_EXERCISE DESCRIPTION_
Restate word for word the lines of the listing below, from its first line through the line with "ring pip: (515, 338)", without the pictures.
-- STUDY MATERIAL follows --
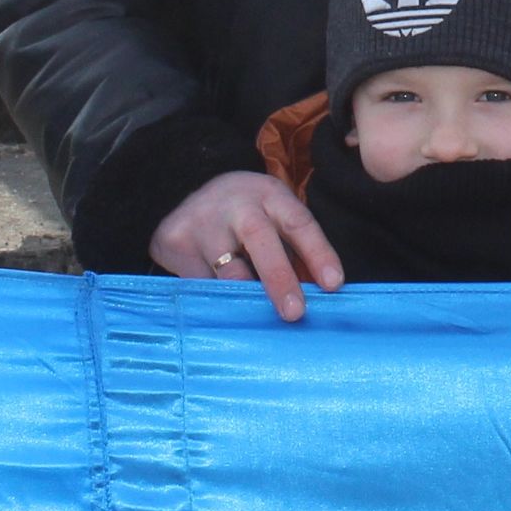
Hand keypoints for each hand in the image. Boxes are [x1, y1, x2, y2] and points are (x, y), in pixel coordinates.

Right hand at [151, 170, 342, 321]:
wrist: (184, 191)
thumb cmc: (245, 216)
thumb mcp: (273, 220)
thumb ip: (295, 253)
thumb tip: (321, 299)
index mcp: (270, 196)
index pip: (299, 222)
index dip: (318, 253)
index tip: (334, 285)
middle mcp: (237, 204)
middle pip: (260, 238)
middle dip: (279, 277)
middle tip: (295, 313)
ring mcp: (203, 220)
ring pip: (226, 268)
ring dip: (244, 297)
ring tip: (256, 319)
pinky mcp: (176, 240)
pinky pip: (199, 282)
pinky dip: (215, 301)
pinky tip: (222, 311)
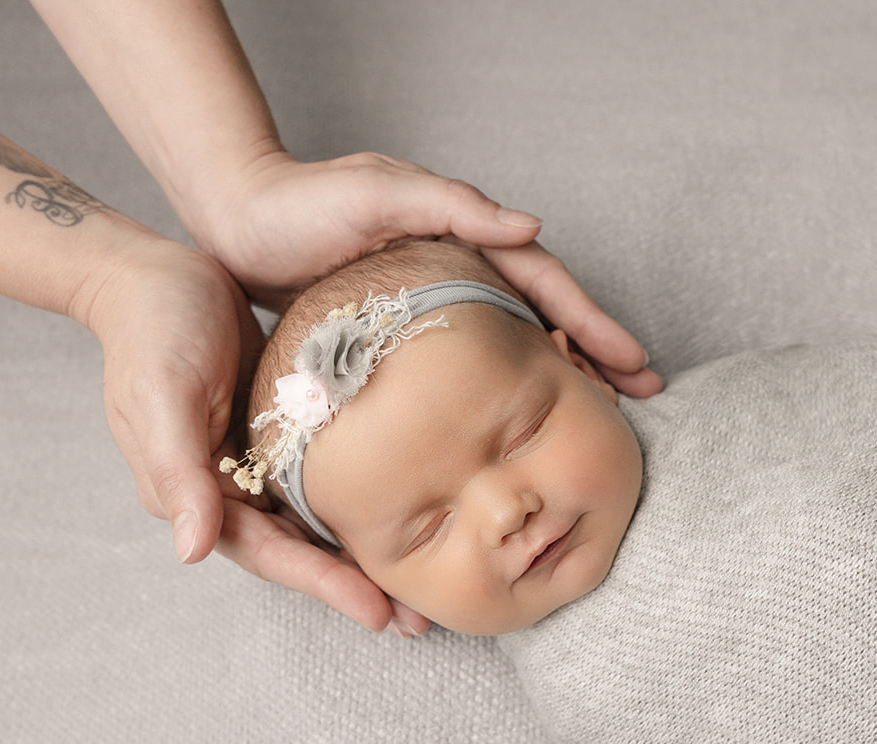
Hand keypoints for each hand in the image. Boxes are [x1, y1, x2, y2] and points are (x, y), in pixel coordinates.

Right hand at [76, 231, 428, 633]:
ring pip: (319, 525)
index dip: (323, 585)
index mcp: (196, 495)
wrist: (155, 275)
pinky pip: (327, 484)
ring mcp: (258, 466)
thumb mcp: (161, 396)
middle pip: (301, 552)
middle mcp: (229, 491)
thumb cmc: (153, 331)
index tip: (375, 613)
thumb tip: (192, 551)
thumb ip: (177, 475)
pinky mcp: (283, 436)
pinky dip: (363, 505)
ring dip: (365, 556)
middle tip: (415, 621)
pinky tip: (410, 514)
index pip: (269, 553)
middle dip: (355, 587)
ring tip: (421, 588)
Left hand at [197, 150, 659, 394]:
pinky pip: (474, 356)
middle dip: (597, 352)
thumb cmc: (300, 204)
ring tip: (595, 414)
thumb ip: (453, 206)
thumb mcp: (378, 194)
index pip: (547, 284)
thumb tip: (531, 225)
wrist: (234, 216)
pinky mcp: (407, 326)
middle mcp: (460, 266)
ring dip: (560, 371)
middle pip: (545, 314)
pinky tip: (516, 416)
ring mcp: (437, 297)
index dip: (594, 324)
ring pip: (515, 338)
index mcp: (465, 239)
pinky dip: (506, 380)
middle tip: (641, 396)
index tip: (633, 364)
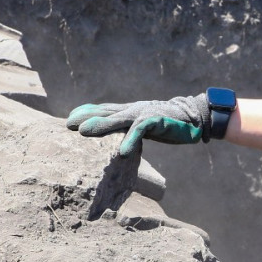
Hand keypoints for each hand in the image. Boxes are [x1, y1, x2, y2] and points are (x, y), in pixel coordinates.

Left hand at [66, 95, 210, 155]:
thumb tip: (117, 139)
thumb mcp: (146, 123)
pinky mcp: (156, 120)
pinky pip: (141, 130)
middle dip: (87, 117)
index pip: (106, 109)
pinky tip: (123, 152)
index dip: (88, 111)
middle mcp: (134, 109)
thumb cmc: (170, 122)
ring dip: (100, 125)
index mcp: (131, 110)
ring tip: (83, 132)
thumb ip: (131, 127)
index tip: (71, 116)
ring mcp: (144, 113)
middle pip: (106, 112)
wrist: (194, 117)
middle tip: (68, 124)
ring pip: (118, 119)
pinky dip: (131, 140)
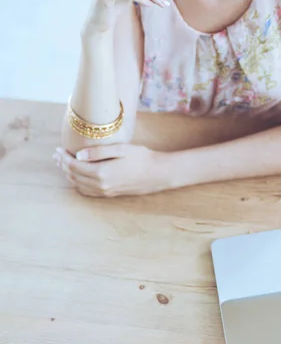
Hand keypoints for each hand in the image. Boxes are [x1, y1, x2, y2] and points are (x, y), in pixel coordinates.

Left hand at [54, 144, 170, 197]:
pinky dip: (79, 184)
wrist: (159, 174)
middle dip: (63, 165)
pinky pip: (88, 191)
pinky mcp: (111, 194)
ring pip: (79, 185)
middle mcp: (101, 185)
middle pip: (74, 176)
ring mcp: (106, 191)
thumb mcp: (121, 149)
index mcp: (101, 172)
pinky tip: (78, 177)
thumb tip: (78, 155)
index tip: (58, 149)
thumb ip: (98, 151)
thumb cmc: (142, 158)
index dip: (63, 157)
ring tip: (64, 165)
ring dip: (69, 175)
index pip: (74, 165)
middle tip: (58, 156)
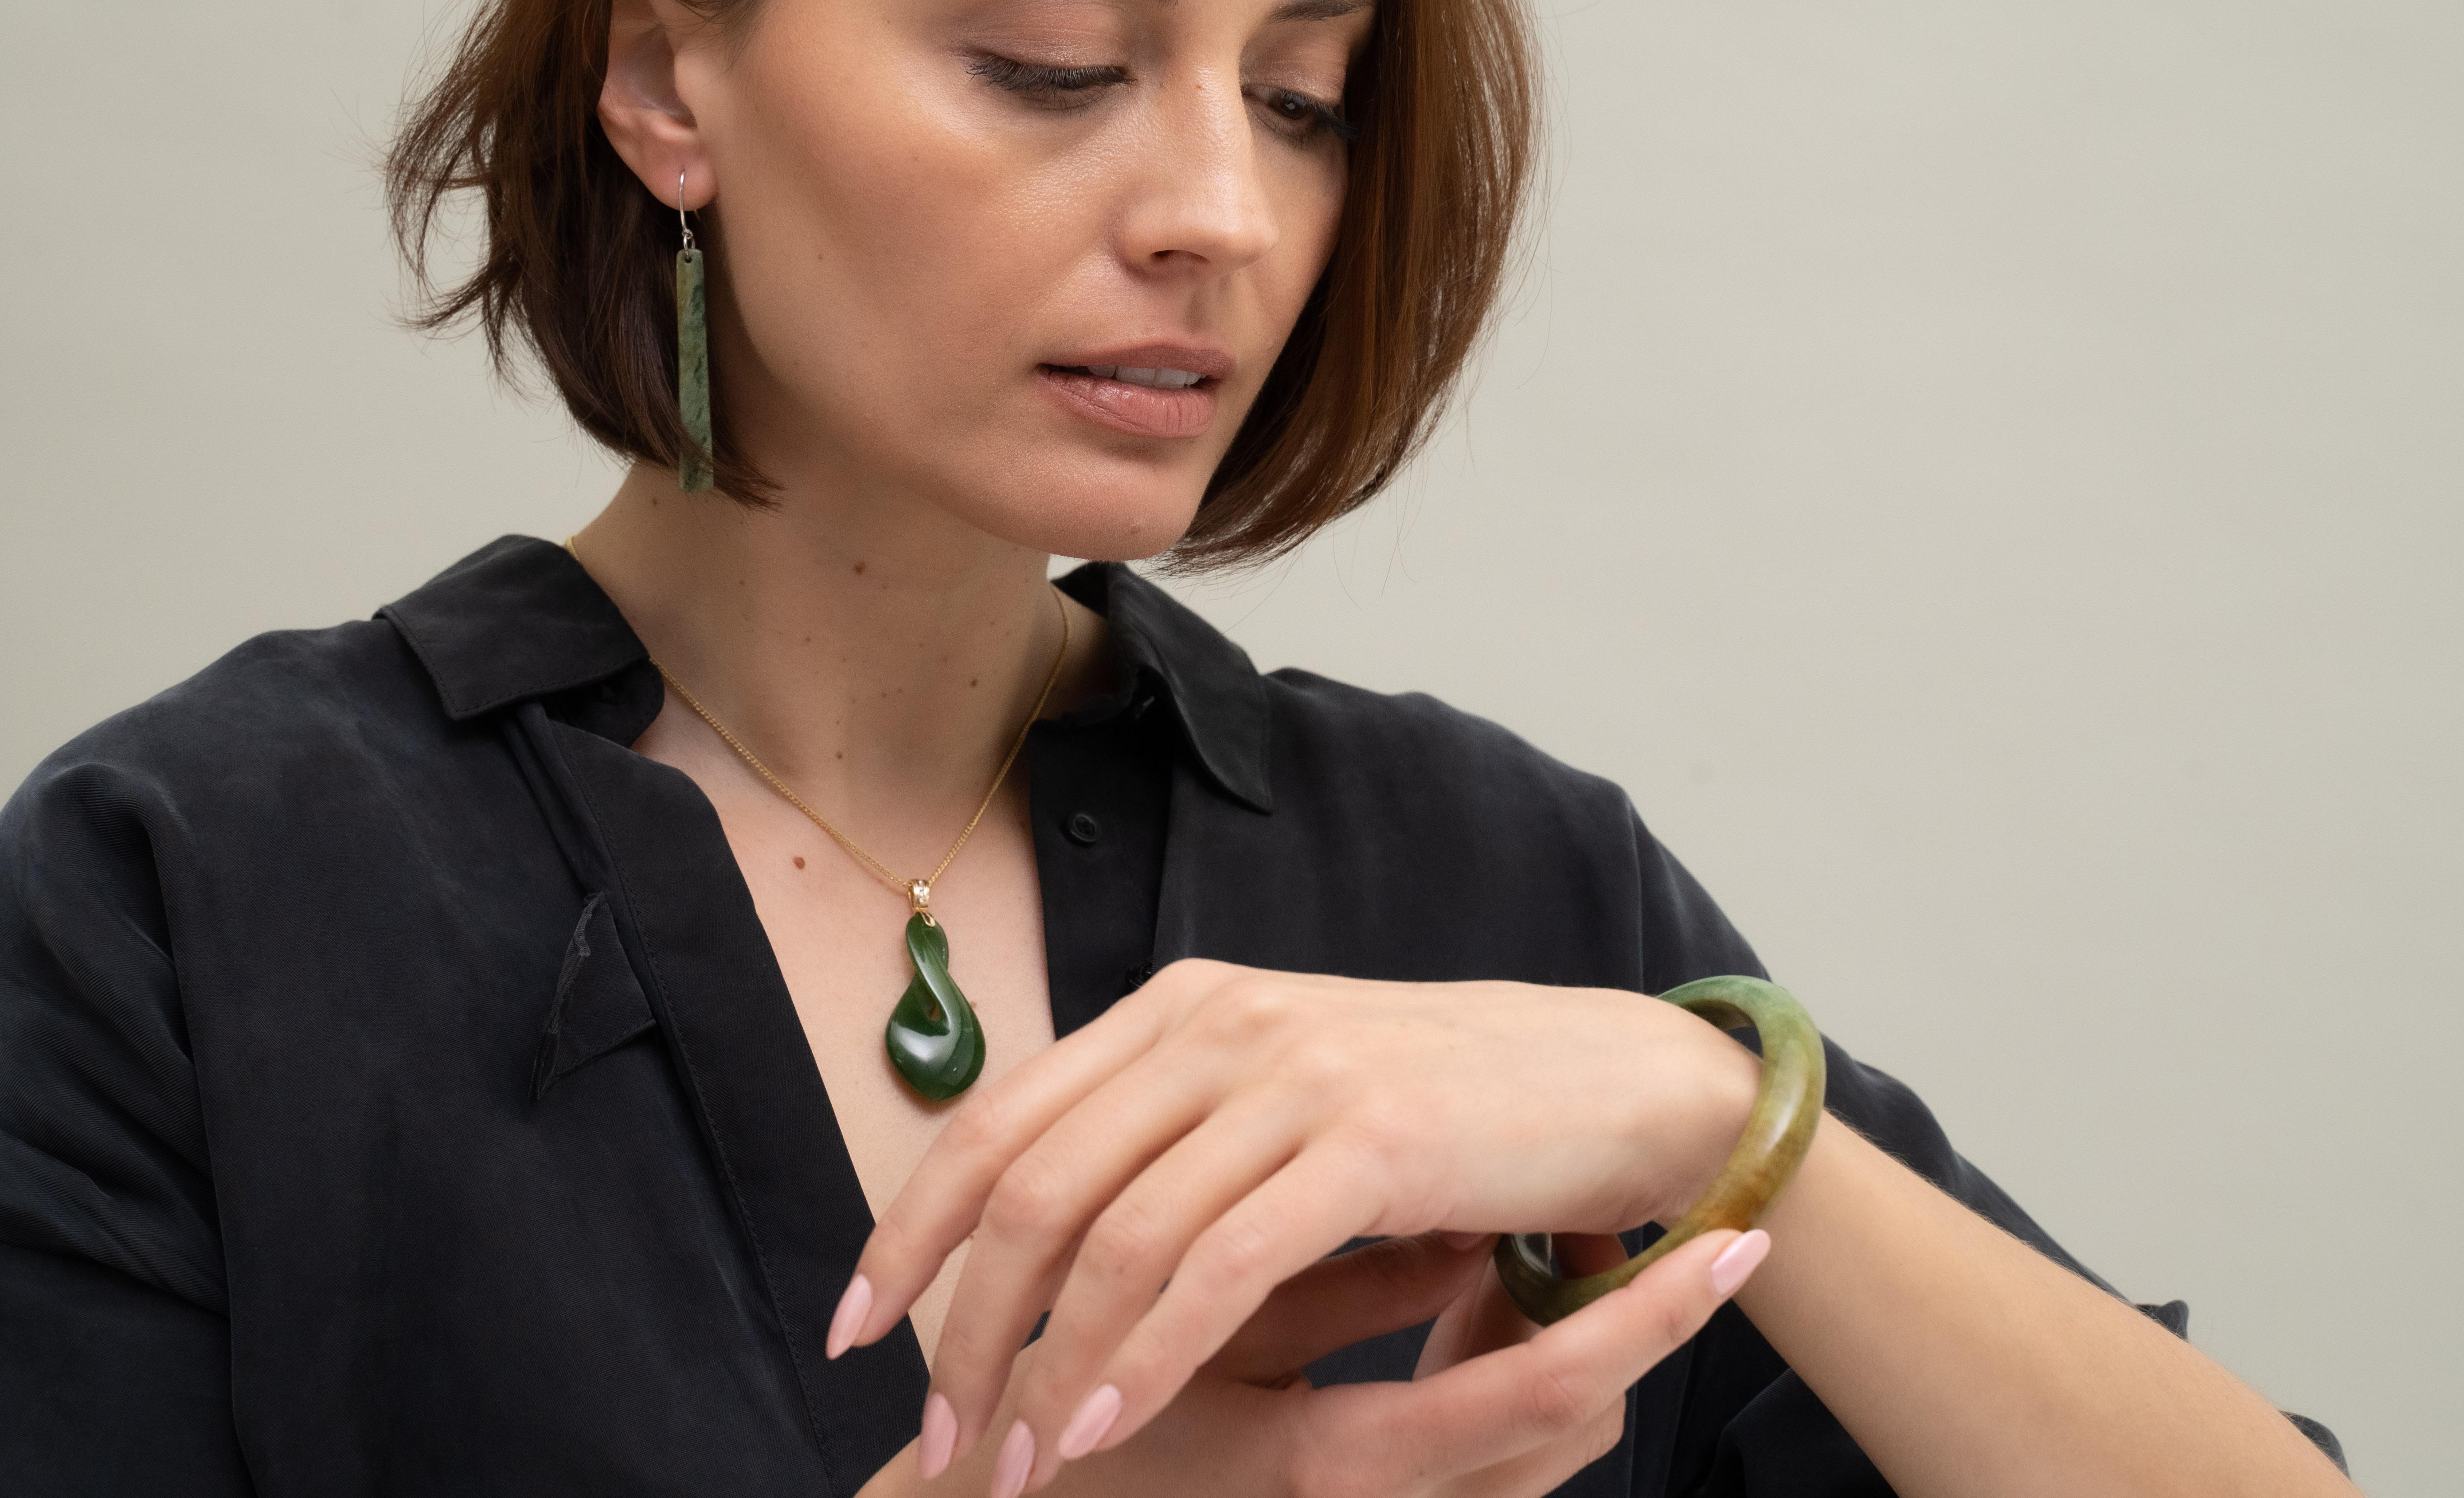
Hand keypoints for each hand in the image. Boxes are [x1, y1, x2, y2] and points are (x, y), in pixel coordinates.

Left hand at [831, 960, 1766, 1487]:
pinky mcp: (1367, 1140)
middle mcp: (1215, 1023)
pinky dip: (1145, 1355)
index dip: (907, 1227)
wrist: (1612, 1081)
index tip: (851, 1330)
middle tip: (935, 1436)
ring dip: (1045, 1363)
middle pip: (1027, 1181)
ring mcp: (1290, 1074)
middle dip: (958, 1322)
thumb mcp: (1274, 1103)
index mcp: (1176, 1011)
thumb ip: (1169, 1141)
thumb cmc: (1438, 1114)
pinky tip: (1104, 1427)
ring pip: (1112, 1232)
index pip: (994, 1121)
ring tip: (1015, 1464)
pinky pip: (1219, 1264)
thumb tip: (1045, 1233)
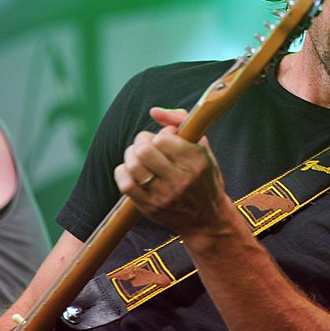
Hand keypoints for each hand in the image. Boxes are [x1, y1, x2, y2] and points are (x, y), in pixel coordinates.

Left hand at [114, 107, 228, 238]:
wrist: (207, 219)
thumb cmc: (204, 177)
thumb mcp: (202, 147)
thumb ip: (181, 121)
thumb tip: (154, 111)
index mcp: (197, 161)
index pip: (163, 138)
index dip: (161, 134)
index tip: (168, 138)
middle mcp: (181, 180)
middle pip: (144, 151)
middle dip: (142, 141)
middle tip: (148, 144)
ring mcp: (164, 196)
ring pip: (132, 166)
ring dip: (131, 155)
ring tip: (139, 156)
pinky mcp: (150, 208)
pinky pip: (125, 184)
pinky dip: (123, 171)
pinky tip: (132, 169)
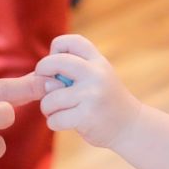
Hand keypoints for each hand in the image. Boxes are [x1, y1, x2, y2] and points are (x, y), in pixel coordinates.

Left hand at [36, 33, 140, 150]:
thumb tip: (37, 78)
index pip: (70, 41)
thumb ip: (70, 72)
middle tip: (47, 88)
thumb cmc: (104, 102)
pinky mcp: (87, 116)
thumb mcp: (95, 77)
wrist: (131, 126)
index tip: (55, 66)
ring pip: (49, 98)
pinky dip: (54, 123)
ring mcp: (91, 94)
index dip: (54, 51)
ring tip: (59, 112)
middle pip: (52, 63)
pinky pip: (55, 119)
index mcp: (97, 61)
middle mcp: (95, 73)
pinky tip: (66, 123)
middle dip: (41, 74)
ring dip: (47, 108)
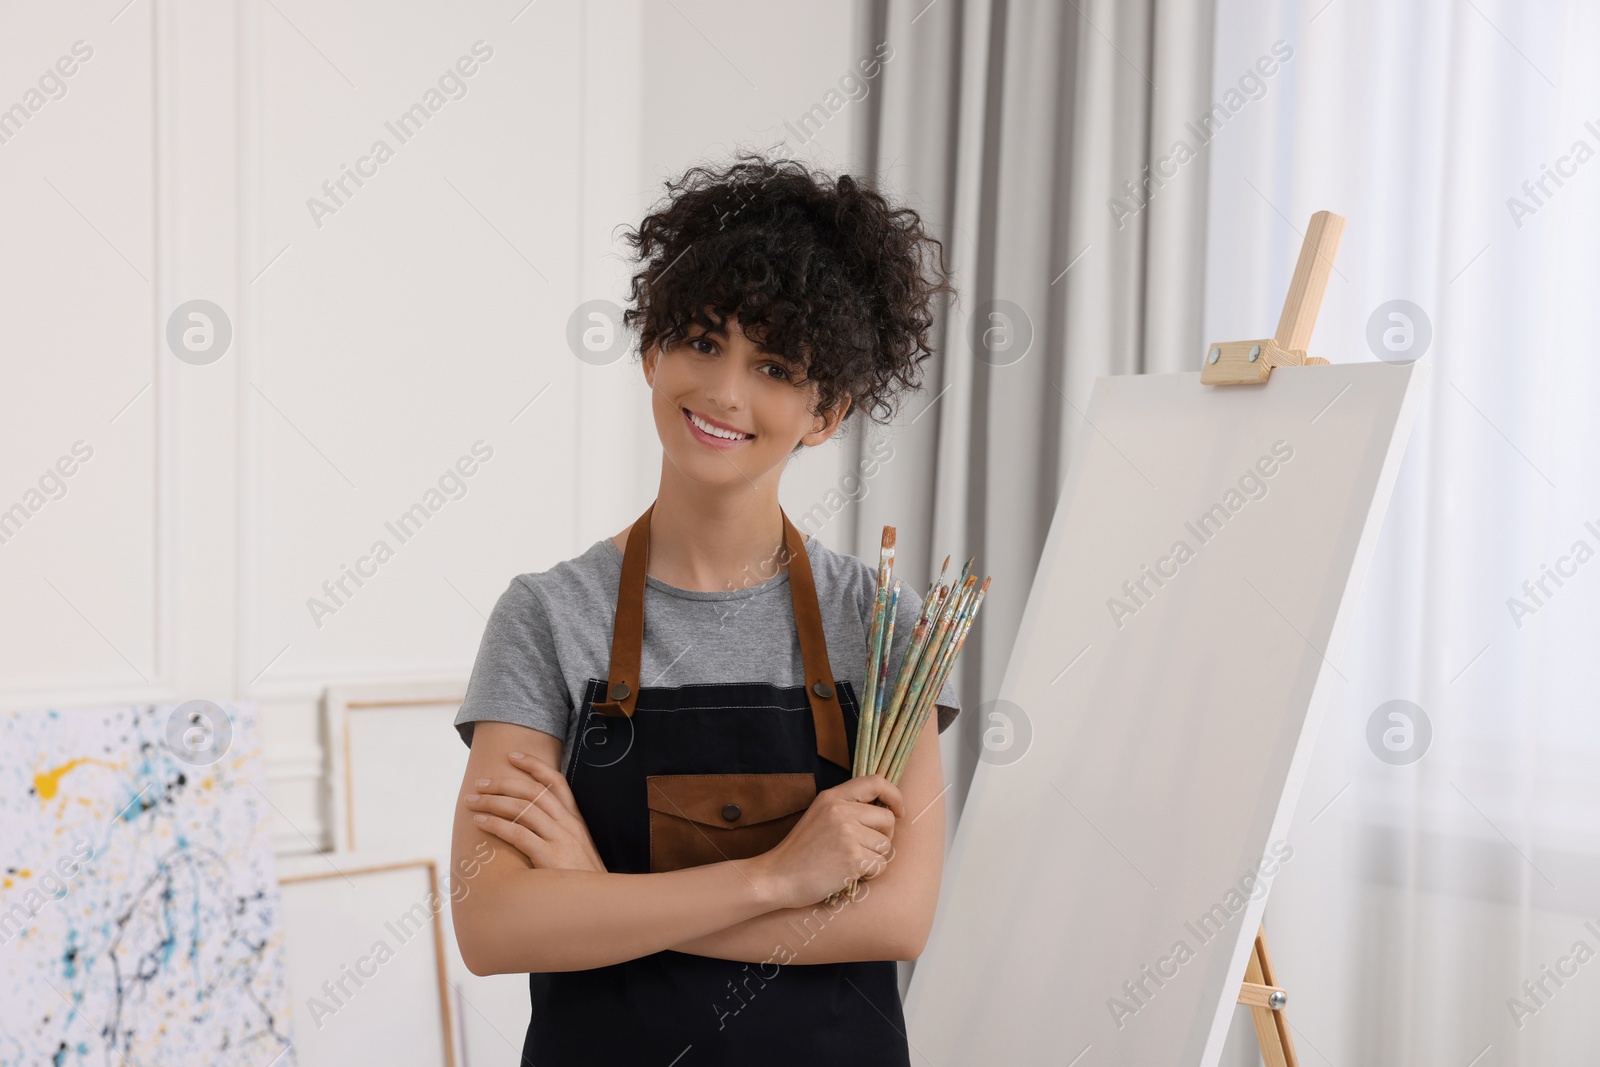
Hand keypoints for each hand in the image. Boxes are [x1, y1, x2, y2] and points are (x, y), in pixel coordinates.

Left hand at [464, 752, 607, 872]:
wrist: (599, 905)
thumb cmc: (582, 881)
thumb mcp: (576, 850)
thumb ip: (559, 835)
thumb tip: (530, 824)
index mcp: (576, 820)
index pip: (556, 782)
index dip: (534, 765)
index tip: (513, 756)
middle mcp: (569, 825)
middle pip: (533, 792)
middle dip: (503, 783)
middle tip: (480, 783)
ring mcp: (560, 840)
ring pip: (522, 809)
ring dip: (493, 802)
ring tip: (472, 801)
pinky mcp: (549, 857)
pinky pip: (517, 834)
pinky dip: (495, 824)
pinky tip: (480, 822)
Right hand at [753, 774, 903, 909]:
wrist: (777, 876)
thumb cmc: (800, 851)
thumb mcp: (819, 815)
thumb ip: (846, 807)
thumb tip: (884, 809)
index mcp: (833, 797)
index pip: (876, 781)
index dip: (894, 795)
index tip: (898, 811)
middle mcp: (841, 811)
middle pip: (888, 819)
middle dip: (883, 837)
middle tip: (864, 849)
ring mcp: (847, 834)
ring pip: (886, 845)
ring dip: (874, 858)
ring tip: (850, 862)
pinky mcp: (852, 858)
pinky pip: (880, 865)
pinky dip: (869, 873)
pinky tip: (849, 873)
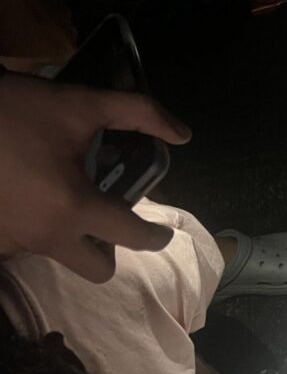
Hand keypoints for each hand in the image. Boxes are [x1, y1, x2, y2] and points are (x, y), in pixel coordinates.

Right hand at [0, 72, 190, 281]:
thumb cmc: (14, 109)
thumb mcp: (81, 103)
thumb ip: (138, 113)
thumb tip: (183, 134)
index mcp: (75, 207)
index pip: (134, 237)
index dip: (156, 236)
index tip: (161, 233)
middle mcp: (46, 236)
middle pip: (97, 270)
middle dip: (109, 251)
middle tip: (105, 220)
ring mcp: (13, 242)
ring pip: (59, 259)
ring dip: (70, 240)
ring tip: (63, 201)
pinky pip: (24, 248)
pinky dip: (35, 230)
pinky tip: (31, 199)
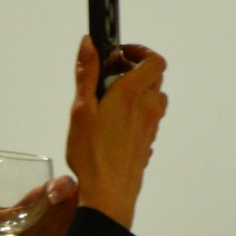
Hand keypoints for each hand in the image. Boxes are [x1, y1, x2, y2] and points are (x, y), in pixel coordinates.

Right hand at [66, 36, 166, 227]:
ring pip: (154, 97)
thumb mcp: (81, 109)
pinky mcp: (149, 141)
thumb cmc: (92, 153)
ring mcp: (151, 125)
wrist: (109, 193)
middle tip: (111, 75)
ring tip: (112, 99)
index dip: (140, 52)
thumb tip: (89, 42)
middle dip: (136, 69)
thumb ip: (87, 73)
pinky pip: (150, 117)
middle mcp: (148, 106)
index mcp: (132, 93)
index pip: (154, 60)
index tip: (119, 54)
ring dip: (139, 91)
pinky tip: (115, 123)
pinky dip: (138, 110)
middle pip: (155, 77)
-- STUDY MATERIAL concluded --
_RESULT OF THIS EXERCISE_
Hand keypoints for each hand in the image. Boxes are [x1, y1, x2, y2] and points are (x, y), in pixel coordinates.

Right hand at [151, 170, 342, 321]:
wrist: (184, 191)
thumb cmc: (245, 216)
thumb mcp: (273, 220)
thumb ip: (295, 253)
thumb tip: (321, 299)
index mcp: (270, 196)
index pip: (299, 222)
index dip: (318, 253)
index tip: (334, 285)
middle mcp: (237, 204)
middle pip: (260, 238)
middle dip: (279, 277)
middle tip: (295, 313)
ring mcp: (203, 220)
ring pip: (226, 268)
ring dip: (244, 297)
ring tip: (256, 319)
pinky mcp: (176, 240)
pinky pip: (199, 282)
pinky dip: (215, 301)
pinky tip: (222, 311)
Hand keypoints for each hand in the image. Boxes are [x1, y1, x2, y2] and points are (x, y), in pixel coordinates.

Right hand at [76, 231, 428, 633]:
ring pip: (319, 525)
index dip: (323, 585)
index mcp: (196, 495)
wrist: (155, 275)
pinky pip: (327, 484)
ring mcp: (258, 466)
thumb mcp: (161, 396)
middle pip: (301, 552)
middle mcp: (229, 491)
thumb cmc: (153, 331)
index tip: (375, 613)
thumb tip: (192, 551)
thumb ip: (177, 475)
pinky mcp: (283, 436)
pinky dip: (363, 505)
ring dip: (365, 556)
middle tip: (415, 621)
pinky tip: (410, 514)
index pip: (269, 553)
middle dip: (355, 587)
ring tip: (421, 588)
Left hand at [197, 150, 659, 394]:
pinky pip: (474, 356)
middle dip: (597, 352)
thumb cmc: (300, 204)
ring tip: (595, 414)
thumb ip: (453, 206)
thumb mcp: (378, 194)
index pip: (547, 284)
thumb tip: (531, 225)
wrist: (234, 216)
pinky mcp: (407, 326)
middle mcp: (460, 266)
ring dip: (560, 371)
middle pip: (545, 314)
pinky tip: (516, 416)
ring mcp: (437, 297)
index dip: (594, 324)
ring pip: (515, 338)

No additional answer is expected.